Your Source For The Arts In Atlanta

The Savannah College of Art and Design’s “deFINE ART” program brings a great slate of speakers to Atlanta this week, among them performance artist Marina Abramović, Metropolitan Museum of Art curator Gary Tinterow and author Sarah Thornton, whom ArtsCriticATL interviewed about her 2009 best seller “Seven Days in the Art World.” (Details and schedule on SCAD’s website.)

Sociologist Sarah Thornton’s “Seven Days in the Art World” is a whirlwind tour around a clannish world that can feel both familiar and weirdly exotic, suggesting both a rarefied version of high school and the most anxiety-laden industry going.

Over the course of the book, Thornton dips into a number of archetypal art habitats. She offers a keyhole view into a graduate school critique at conceptual art hotbed Cal Arts. Safeway cola and chocolate chip cookies are served, and a student knitting during the crit takes pains to explain that her knitting is only a hobby, “not a work.” At Artforum magazine’s offices, publisher Charles Guarino says that 95 percent of contemporary art cannot be taken seriously.

Thornton fluctuates between breezy, astounded outsider and astute, clued-in insider during her fascinating tour, a direct result of the kind of front-row access that only sharing a drink with John Baldessari at the Venice Biennale or eating sushi with curators in Tokyo can afford. Among the revelations large and small: big-name art critics Roberta Smith and Jerry Saltz are married; auctioneer Christopher Burge has performance anxiety dreams before he mounts the Christie’s podium; and the value of works by female artists is still diminished compared with those of their male peers.

ArtsATL: Your book “Club Cultures” was also about insiders with their own codes and behaviors. If the art world — granted as you show in your book that it is many interconnected worlds — is its own subculture, what would you say are its key defining characteristics?

Sarah Thornton: I see the art world as a cluster of squabbling subcultures that have a measure of hostility toward one another. The subcultures are unified by a belief in contemporary art. How that belief manifests itself varies. Some buy and sell it, others write about it or create exhibitions with it.

ArtsATL: When the book came out, did you experience any anger or disagreement from art insiders over your portrait of their world?

Thornton: I experienced some anger, but little disagreement. I wanted to be accurate and fair without indulging people’s vanities.

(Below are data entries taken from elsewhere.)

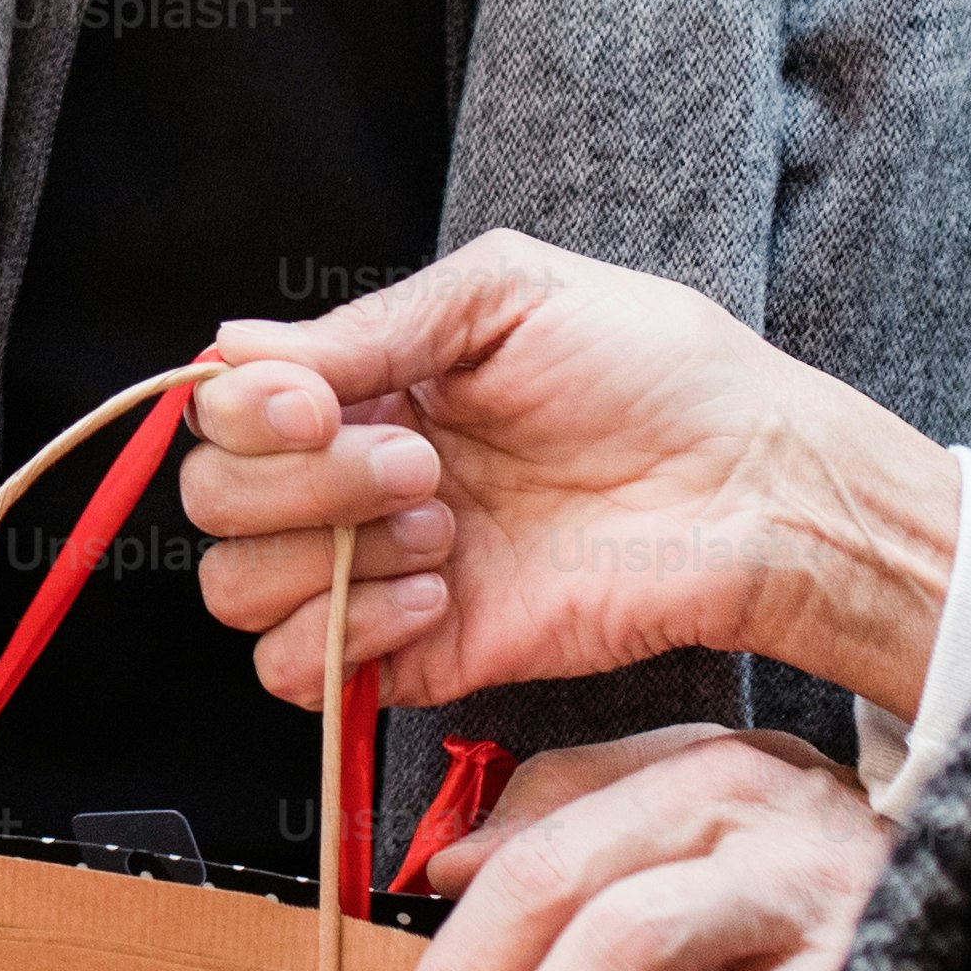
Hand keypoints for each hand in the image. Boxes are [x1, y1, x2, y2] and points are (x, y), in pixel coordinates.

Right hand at [183, 229, 961, 716]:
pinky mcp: (418, 656)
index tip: (317, 401)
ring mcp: (381, 573)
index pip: (223, 409)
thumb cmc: (659, 375)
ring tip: (443, 525)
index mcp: (367, 387)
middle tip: (422, 462)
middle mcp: (353, 481)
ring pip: (239, 591)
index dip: (247, 411)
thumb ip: (368, 326)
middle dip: (299, 482)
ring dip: (325, 555)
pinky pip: (301, 674)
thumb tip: (231, 349)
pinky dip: (346, 632)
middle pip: (216, 503)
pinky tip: (438, 591)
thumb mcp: (507, 296)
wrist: (754, 490)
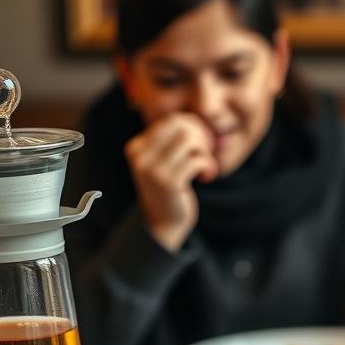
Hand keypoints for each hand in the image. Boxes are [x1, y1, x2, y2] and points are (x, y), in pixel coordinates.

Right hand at [124, 113, 218, 251]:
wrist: (163, 224)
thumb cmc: (168, 190)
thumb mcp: (161, 162)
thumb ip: (170, 141)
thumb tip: (190, 120)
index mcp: (136, 147)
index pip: (171, 120)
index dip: (193, 128)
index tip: (200, 145)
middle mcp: (140, 156)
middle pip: (182, 126)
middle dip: (201, 138)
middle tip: (205, 154)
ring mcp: (153, 170)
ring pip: (189, 139)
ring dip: (204, 152)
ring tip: (205, 165)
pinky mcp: (169, 183)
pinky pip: (198, 160)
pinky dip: (208, 166)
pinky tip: (206, 177)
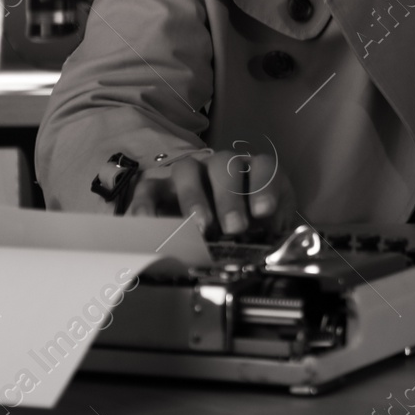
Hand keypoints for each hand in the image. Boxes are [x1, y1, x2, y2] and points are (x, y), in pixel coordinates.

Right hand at [124, 149, 296, 234]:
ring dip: (193, 197)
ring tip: (199, 227)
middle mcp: (220, 167)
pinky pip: (149, 189)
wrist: (217, 231)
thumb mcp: (264, 232)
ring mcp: (188, 174)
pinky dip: (147, 204)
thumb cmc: (247, 229)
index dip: (264, 187)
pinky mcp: (159, 188)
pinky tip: (151, 224)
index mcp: (253, 173)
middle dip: (229, 197)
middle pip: (224, 165)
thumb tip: (268, 249)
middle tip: (233, 228)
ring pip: (187, 170)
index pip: (263, 167)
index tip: (264, 212)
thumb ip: (268, 236)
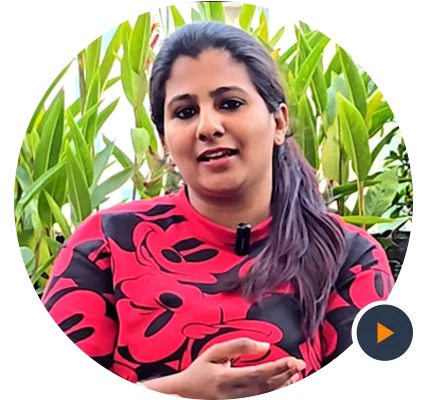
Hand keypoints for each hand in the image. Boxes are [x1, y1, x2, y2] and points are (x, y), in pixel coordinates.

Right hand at [176, 338, 305, 399]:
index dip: (279, 368)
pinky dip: (274, 394)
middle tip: (300, 365)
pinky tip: (283, 387)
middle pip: (267, 387)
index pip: (259, 374)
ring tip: (296, 375)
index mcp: (227, 379)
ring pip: (267, 397)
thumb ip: (239, 346)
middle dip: (286, 375)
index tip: (294, 360)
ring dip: (284, 386)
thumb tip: (264, 345)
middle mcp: (234, 396)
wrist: (185, 395)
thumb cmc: (200, 372)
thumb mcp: (215, 352)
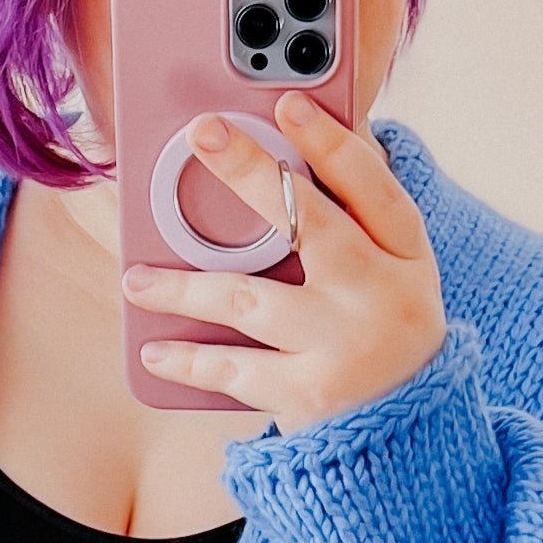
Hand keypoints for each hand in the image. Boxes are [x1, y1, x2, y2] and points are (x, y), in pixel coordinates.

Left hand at [122, 91, 445, 434]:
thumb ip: (355, 219)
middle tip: (203, 134)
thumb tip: (293, 151)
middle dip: (253, 174)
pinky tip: (153, 348)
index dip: (331, 143)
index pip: (374, 186)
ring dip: (185, 286)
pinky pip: (235, 368)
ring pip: (251, 300)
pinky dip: (189, 359)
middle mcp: (381, 296)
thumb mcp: (393, 274)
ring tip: (135, 279)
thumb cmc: (383, 335)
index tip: (288, 102)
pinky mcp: (310, 395)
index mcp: (407, 255)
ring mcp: (344, 346)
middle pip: (311, 225)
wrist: (406, 441)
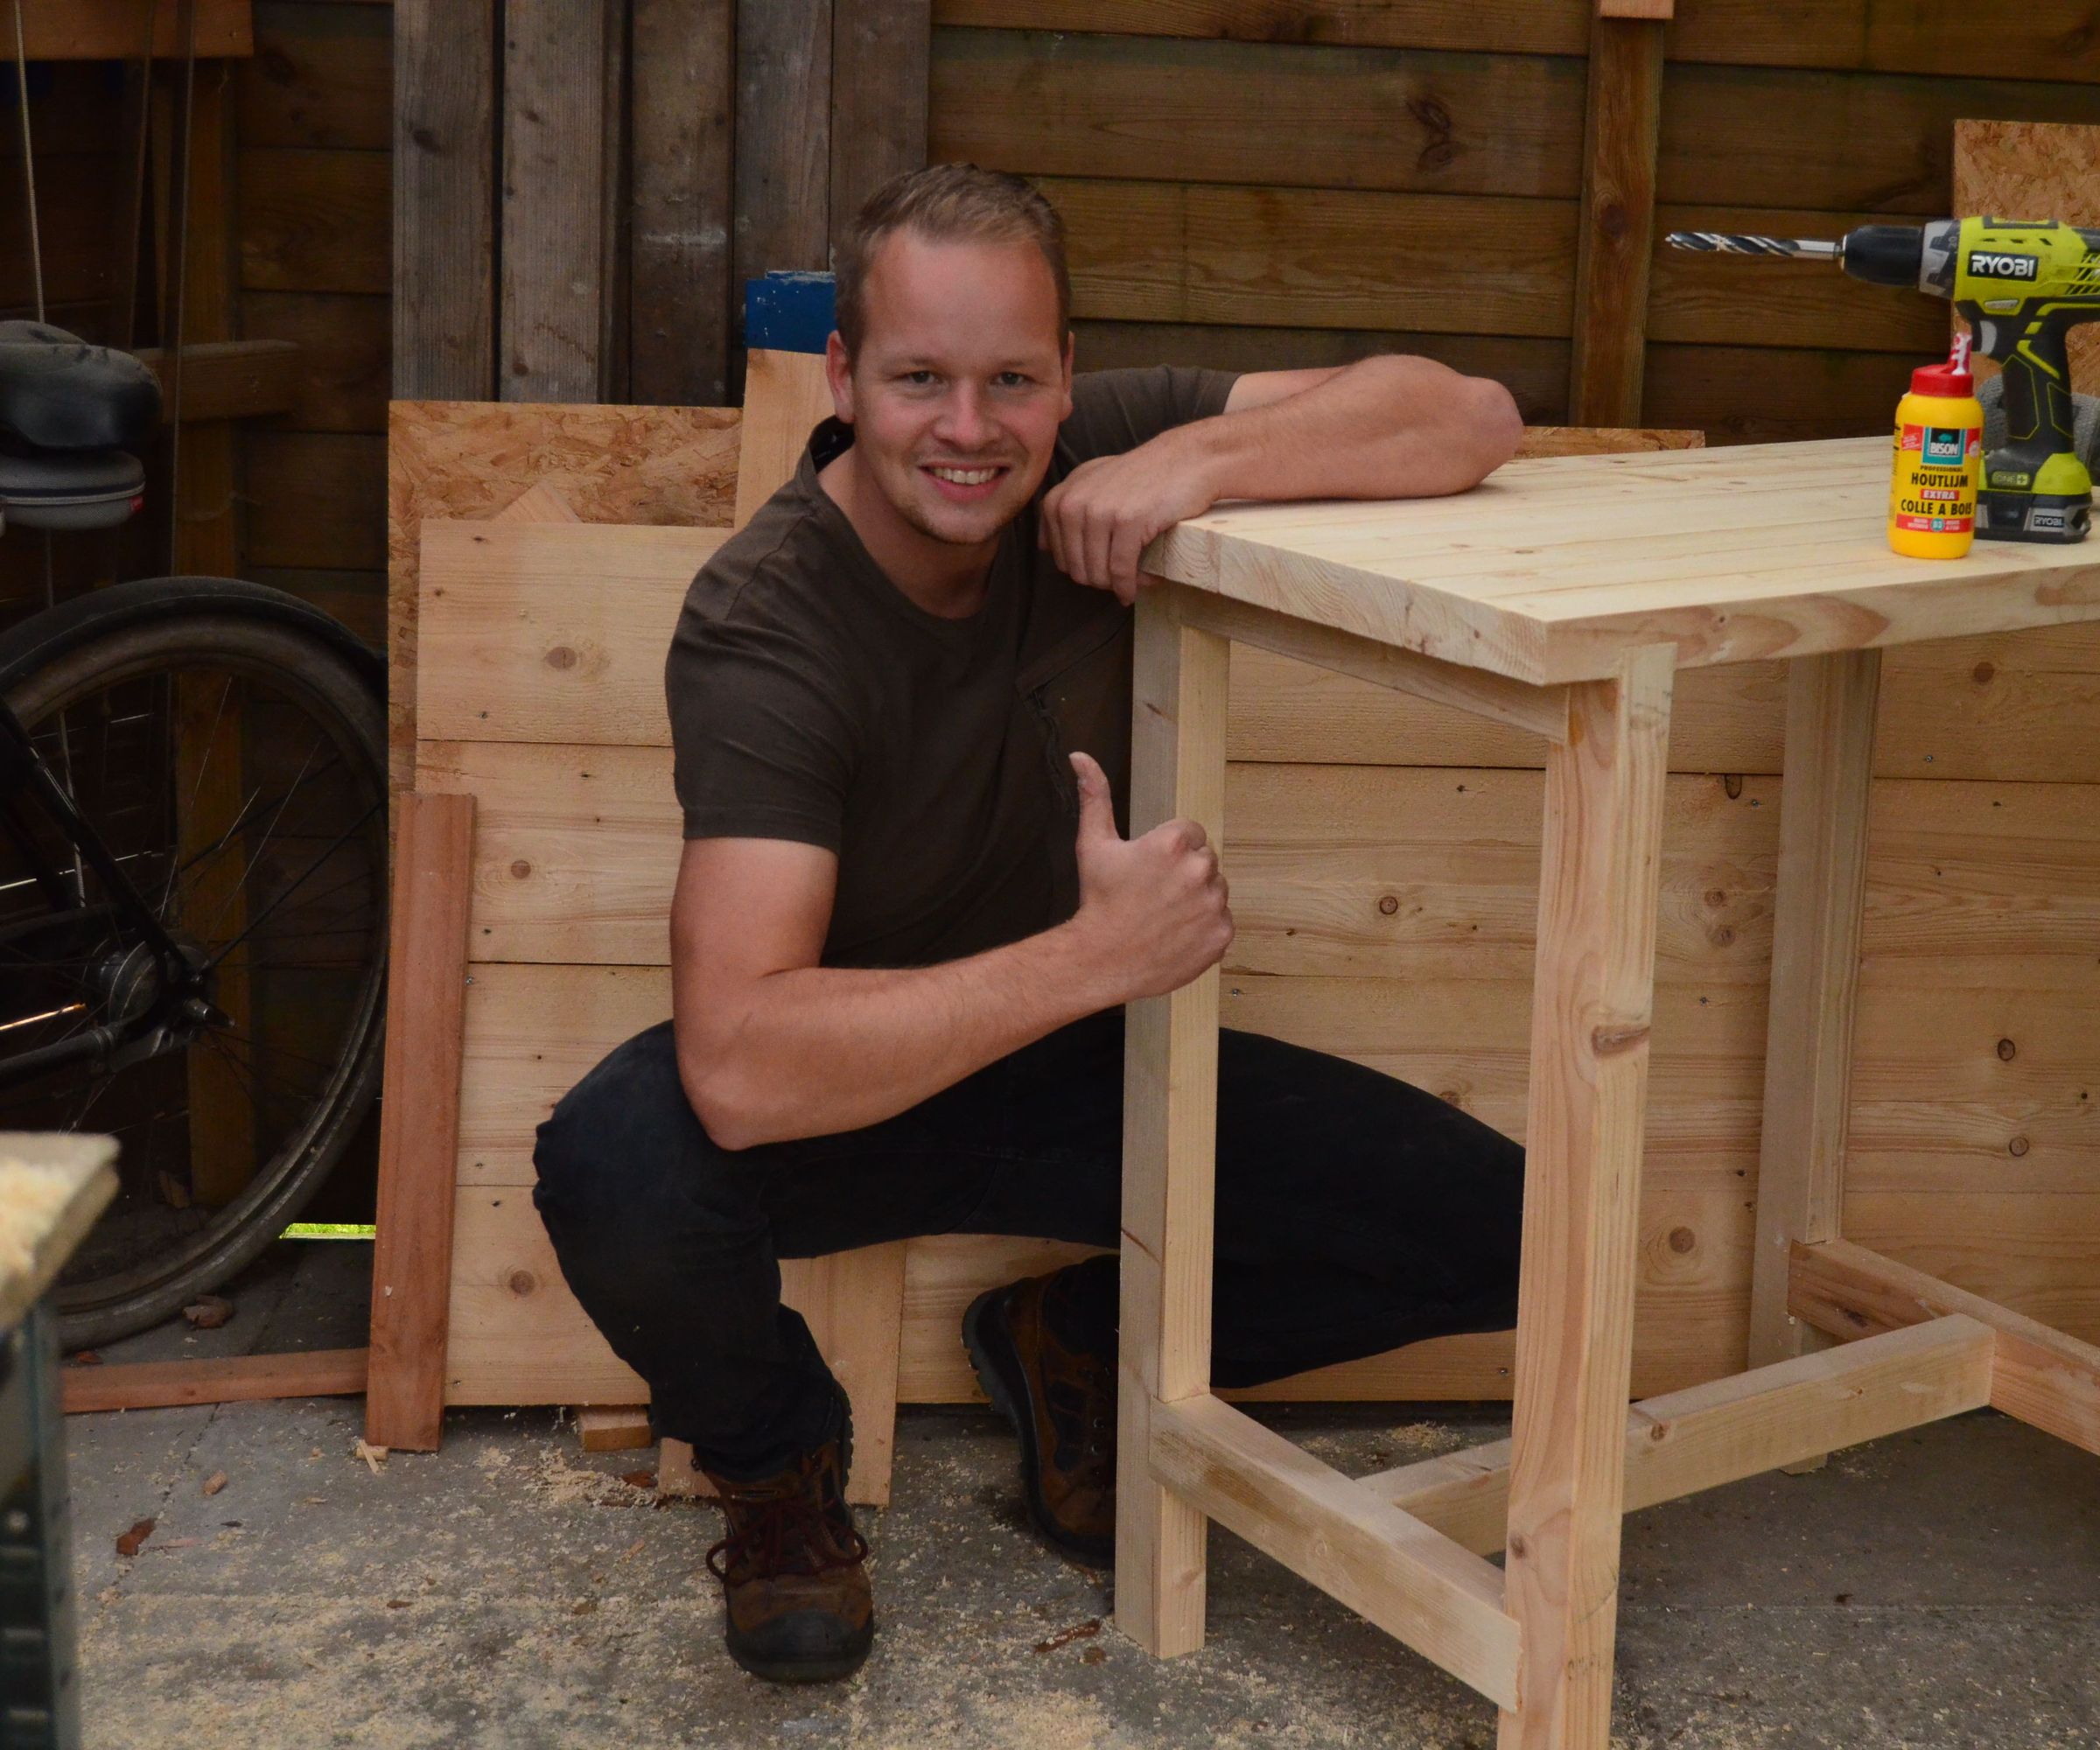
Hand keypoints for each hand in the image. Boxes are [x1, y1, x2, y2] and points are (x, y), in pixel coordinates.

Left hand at [1038, 434, 1218, 604]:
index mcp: (1061, 499)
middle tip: (1125, 575)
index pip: (1058, 557)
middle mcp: (1074, 504)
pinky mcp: (1127, 522)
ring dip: (1119, 585)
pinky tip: (1145, 583)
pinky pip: (1121, 571)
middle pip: (1077, 570)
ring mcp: (1099, 512)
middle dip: (1101, 580)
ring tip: (1138, 578)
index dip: (1083, 568)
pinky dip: (1131, 585)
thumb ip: (1066, 508)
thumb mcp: (1093, 480)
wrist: (1187, 459)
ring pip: (1098, 574)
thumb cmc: (1143, 474)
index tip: (1105, 566)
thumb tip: (1044, 547)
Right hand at [1064, 750, 1232, 1002]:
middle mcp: (1201, 869)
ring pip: (1215, 891)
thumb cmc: (1098, 901)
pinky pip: (1221, 922)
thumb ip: (1095, 796)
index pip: (1192, 834)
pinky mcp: (1222, 934)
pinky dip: (1203, 929)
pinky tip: (1175, 934)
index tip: (1149, 871)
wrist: (1102, 960)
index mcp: (1176, 842)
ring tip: (1164, 915)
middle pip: (1205, 861)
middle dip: (1185, 874)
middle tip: (1153, 895)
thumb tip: (1080, 757)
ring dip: (1197, 900)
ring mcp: (1215, 904)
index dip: (1169, 852)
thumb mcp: (1094, 844)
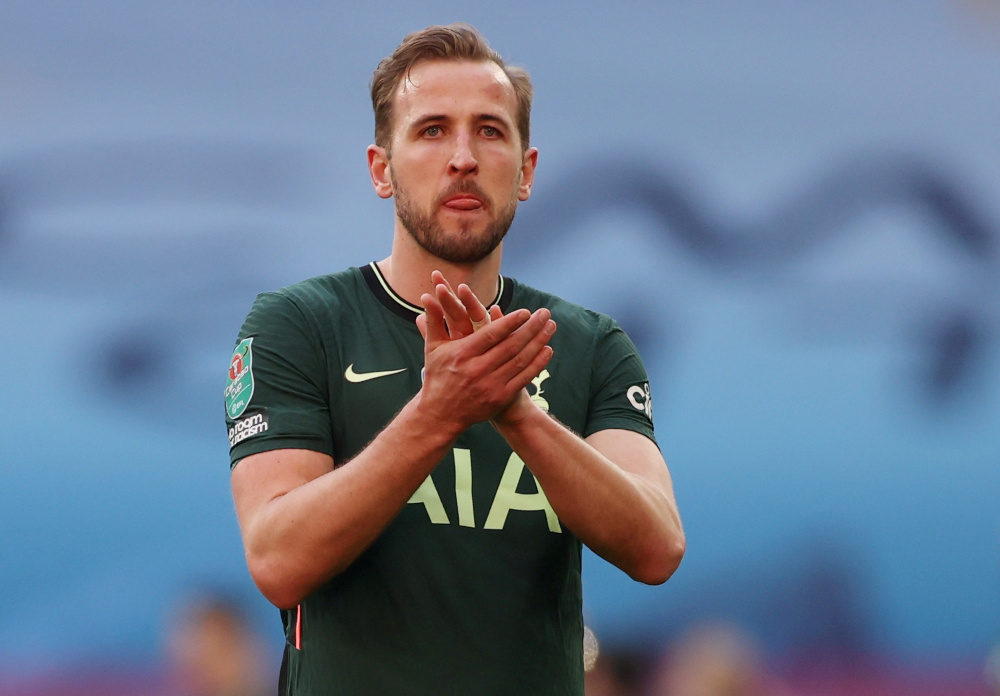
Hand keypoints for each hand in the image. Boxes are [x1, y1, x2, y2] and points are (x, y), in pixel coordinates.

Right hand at [415, 272, 554, 429]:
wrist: (440, 414)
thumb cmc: (437, 376)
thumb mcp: (432, 348)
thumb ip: (434, 321)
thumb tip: (427, 297)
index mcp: (462, 354)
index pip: (491, 335)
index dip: (510, 322)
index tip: (526, 311)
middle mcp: (477, 369)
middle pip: (511, 345)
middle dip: (531, 328)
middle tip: (545, 314)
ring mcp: (490, 385)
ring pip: (520, 360)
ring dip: (539, 342)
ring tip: (550, 327)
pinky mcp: (500, 398)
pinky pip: (523, 378)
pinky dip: (537, 363)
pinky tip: (547, 350)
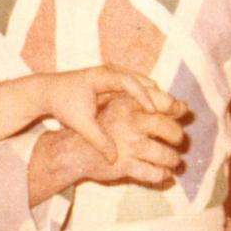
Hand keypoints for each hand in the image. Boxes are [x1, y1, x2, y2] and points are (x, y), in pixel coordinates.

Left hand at [39, 68, 186, 161]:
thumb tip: (113, 159)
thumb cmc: (63, 104)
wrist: (50, 90)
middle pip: (143, 80)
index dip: (142, 96)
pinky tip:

ArtsATL: Your book may have captured the art world’s last great hurrah. How do you think the recession will play out long term for the arts?

Thornton: Remarkably, the worst of the recession is over, at least when it comes to the art market. Unfortunately, governments around the world are cutting public spending on the arts. It’s unclear how this will play itself out. In the UK, for example, the budget details have not been announced yet.

ArtsATL: Did you end up becoming a collector or regular art-goer after writing the book?

Thornton: My mother studied art history and has been a museum docent in every city in which she has lived for decades (she now volunteers at the High Museum), so I was a museum-goer from a young age, even if I was never part of the art world. Now I write regularly about artists and the art market for The Economist, so I continue to work on/in the milieu. I have intellectually stimulating stuff on my walls, but I am not a collector.

ArtsATL: What was the most distasteful part of the art ecology?  And what was the part of that world you enjoyed the most?

Thornton: The most distasteful part of the ecology is the creation of false markets for particular artists and artificially inflated prices. I most enjoy seeing a great museum show during installation, before it is open to the public. I like experiencing the work without a crowd and watching the artists and curators interact.

ArtsATL: You’ve said you tend to be more fascinated by “risk-taking” artists such as Damien Hirst versus more conservative ones like Jeff Koons. Is it a constant in your work on subcultures that you enjoy people who break the mold?

Thornton: That comment relates very specifically to the way those two artists handle their markets, rather than their artworks per se, but yes, I am very interested in productive, positive, creative rule-breaking. (But don’t tell my 14-year-old son, as he will likely misinterpret this comment!)

ArtsATL: Do you have a subculture in mind that you will study next?

Thornton: I’m researching the lives and identities of artists around the world. It is unlikely to have a subcultural structure, but I’m not sure yet.